Also are you really going to go into other threads about these HU's and just state you don't like without telling people that you haven't checked settings or adjusted amps or anything else?


----------



## WestCo (Aug 19, 2012)

My gut is telling me its the gains or a setting that needs to be changed. These new decks are a lot more like computers than traditional stereo's. It takes some work to make them sound their best... 

There is always the possibility that you got one that has a defect as well. I have yet to hear from anyone that really thinks the sound out of the 80prs is poor by any stretch.
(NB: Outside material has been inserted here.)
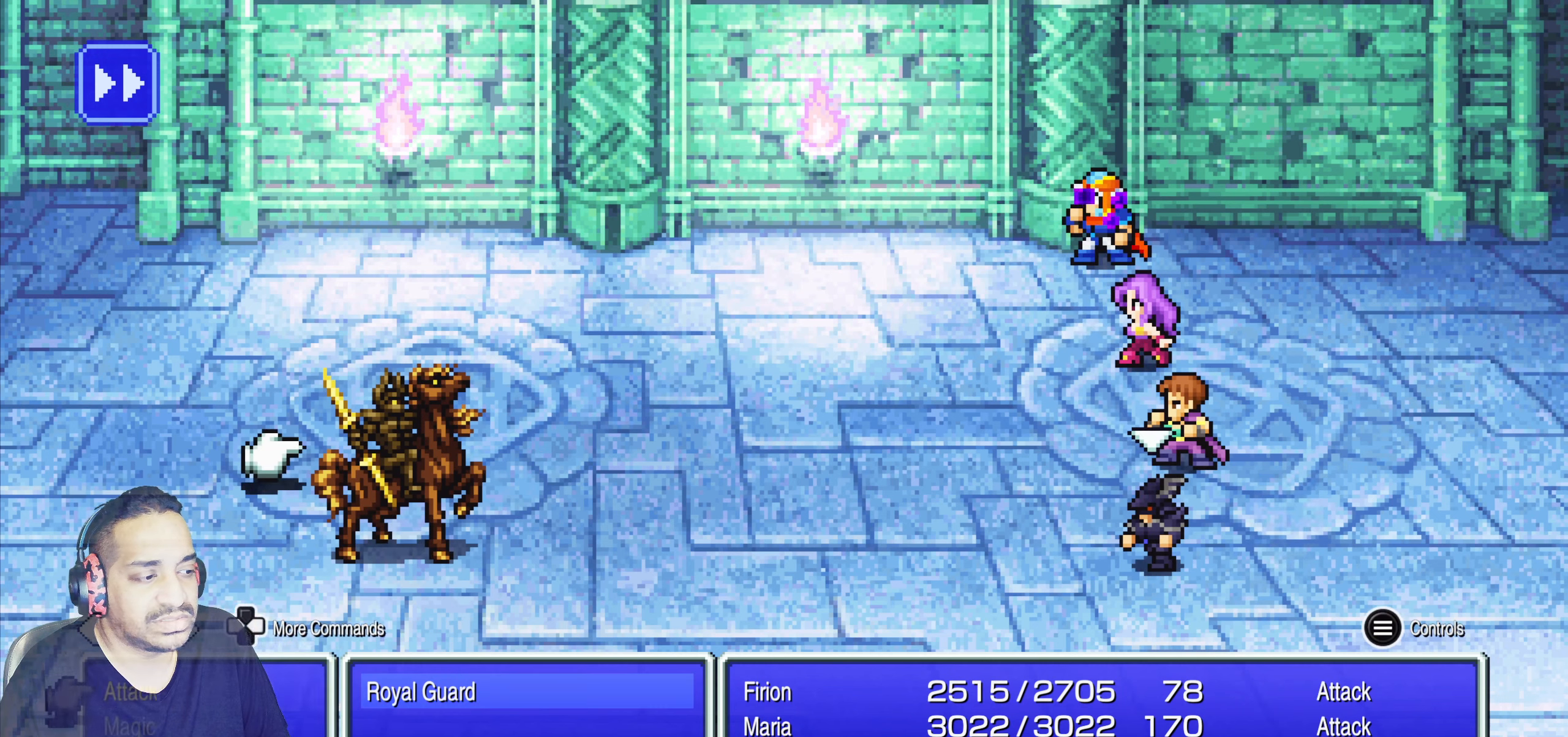
{"buttons": [], "left_stick": "center", "events": [[17, "CROSS", "down"], [100, "CROSS", "up"], [184, "CROSS", "down"], [284, "CROSS", "up"], [417, "TRIANGLE", "down"], [500, "TRIANGLE", "up"]]}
Pioneer also has some decient tech support, it's at least worth checking out.


----------



## audiophile9 (Sep 22, 2012)

07azhhr said:


> Also are you really going to go into other threads about these HU's and just state you don't like without telling people that you haven't checked settings or adjusted amps or anything else?
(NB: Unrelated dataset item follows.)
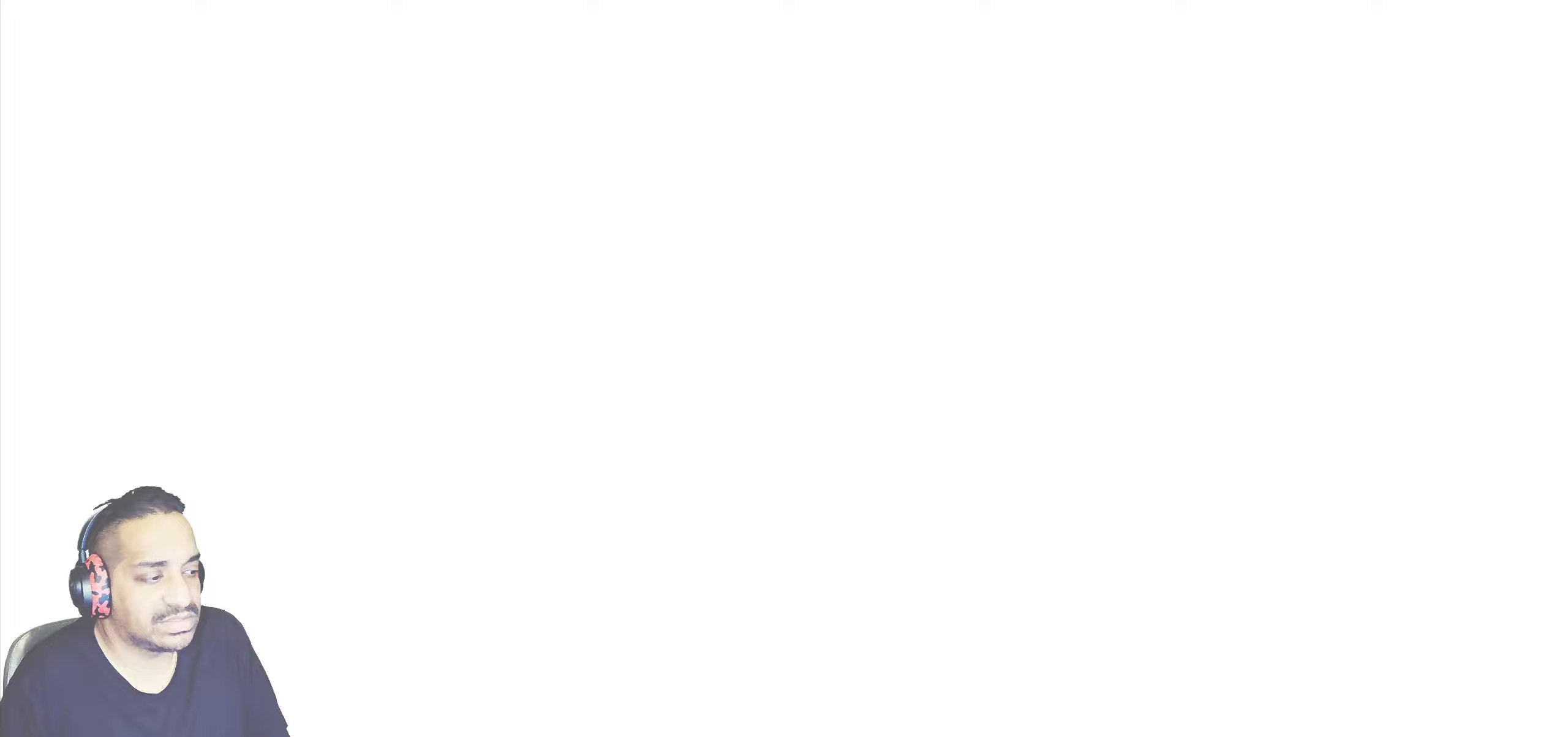
{"buttons": [], "left_stick": "center", "events": []}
What settings exactly do you belive need adjusted?
I never had a head unit that needed "Adjusting" to get good SQ. Ever. It either has it or it doesnt. Unless head units today are much different than old ones from the 80s and early 90s??? I dont really know.
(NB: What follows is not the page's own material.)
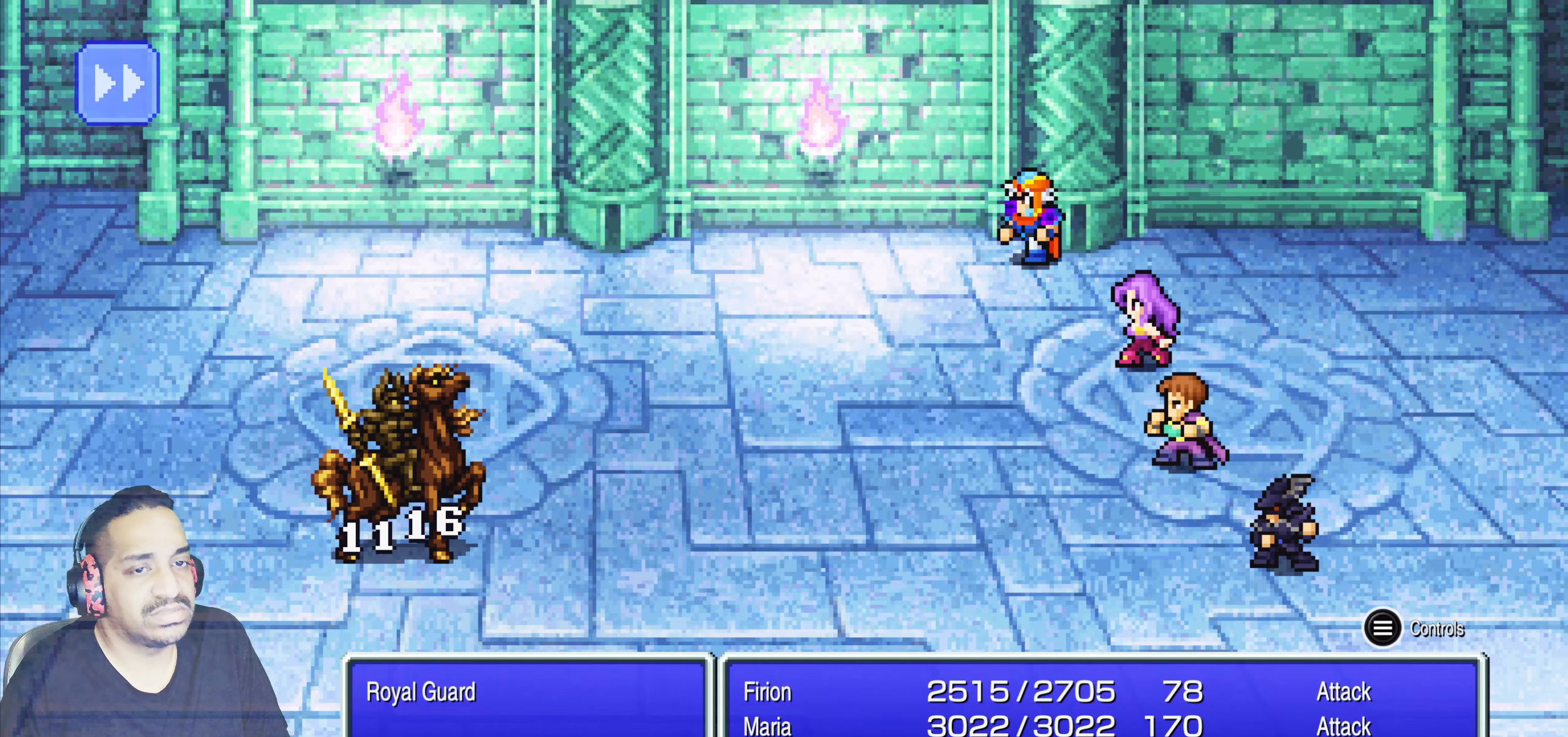
{"buttons": [], "left_stick": "center", "events": []}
The system gains were setup to accomodate this unit. Amps do not need "Adjusted" either. It's just power. As long as the input and output gains are setup so there's no clipping its fine. I also should not have try to EQ good SQ into a bad signal thats coming right from this units RCA level. EQs are for dealing with the sound coming from speakers reacting with the vehicle's interior.

Just so you know I also tried my friends brand new Pioneer double DIN DVD player and it also had a similar conjested cloudy sound. My bench test of the Elite going through the Denon and into the RCA's completey removed the cloudy conjested sound. Hence I am nearly certain its the head unit. Unless you can prove it otherwise?


----------



## audiophile9 (Sep 22, 2012)

WestCo said:


> My gut is telling me its the gains or a setting that needs to be changed. These new decks are a lot more like computers than traditional stereo's. It takes some work to make them sound their best...
> 
> There is always the possibility that you got one that has a defect as well. I have yet to hear from anyone that really thinks the sound out of the 80prs is poor by any stretch.
> 
> Pioneer also has some decient tech support, it's at least worth checking out.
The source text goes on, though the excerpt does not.